START Exercise passage

Reviews for Titans
Alteng chapter 8 . 2/25/2004
You have put up enough mystry for the sequel. If you are interested, there is a lot that can be done with story. You have a lot of good ideas here, but the characters could use some more developement and so can the situation. I am awful at writing fight scenes, but I'm certain it can be worked out.
Hey! I've significantly up your reviews. It's your turn! :) Time to go visit the Purple Unicorn!
Alteng chapter 7 . 2/25/2004
Hear- hear to the excerpt at the beginning, but I work with the public. Simply talking and walking sometimes is all some of the people are capable of! I get your point though.
This is an interesting chapter, and I am not exactly sure why the dragon was helping out Drake . . . maybe he likes his name! :) Anyway, I'm certain that there is more in store in that head of yours.
Alteng chapter 6 . 2/25/2004
How very interesting. A death cult that is not evil. I have been trying to write a story where there is a necromancer, who is not evil. Interesting challenge, trust me! I have heard of reaper men in some other story, but I don't think they are ninjas!

END Exercise passage
START Given material

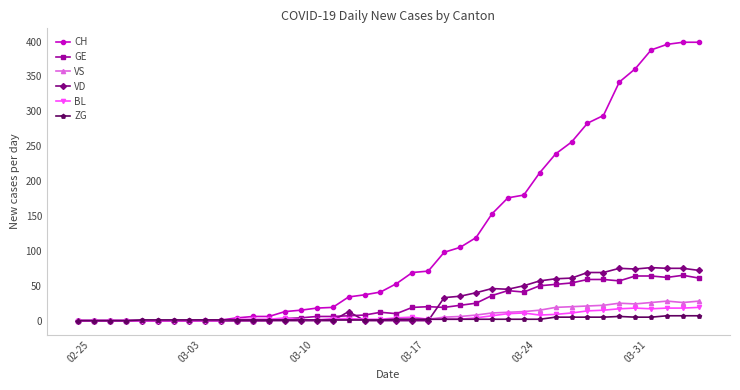

True or false: ZG has more than 0 points higher than both neighbors.

True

END Given material

▶ _Exercise instructions_
Give a three-sentence summary of the reviews for Titans.

▶ _Response_
Alteng left reviews of chapters 6, 7 and 8 of Titans, all dated 2/25/2004. The chapter 8 review says the story has set up enough mystery for a sequel and has a lot of good ideas, but the characters and the situation could use more development. The chapter 7 review calls it an interesting chapter and wonders why the dragon was helping Drake, while the chapter 6 review finds the idea of a death cult that is not evil very interesting.